### The data ###
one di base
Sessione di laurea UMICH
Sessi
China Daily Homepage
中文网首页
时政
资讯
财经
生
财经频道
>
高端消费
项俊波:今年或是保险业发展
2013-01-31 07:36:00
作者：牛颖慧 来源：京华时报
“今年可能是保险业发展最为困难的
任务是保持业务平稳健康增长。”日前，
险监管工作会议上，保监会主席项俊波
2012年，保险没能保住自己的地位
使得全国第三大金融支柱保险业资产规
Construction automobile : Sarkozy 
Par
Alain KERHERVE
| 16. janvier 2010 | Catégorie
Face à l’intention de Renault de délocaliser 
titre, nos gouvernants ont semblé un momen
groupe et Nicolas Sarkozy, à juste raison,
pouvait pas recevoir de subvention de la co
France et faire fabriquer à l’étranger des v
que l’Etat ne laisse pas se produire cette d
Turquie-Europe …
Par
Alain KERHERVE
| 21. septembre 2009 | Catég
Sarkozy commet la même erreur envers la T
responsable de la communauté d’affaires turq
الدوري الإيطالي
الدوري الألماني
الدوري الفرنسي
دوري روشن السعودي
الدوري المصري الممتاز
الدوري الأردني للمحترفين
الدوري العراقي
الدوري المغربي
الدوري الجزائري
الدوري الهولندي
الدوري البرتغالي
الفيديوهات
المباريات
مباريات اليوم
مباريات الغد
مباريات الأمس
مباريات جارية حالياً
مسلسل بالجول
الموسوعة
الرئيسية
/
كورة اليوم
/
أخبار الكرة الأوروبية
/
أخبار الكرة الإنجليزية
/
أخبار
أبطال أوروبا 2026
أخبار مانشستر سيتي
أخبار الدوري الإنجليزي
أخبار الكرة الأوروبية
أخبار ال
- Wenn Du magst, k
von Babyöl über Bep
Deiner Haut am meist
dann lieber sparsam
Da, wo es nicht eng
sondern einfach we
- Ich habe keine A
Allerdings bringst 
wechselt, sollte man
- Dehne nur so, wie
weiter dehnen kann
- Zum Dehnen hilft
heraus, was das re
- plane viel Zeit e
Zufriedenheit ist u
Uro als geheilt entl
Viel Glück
###
### Your instructions
Which lines in the data above hold the string "الدوري"? Show each one.

### Response box
الدوري الإيطالي
الدوري الألماني
الدوري الفرنسي
الدوري المصري الممتاز
الدوري الأردني للمحترفين
الدوري العراقي
الدوري المغربي
الدوري الجزائري
الدوري الهولندي
الدوري البرتغالي
أخبار الدوري الإنجليزي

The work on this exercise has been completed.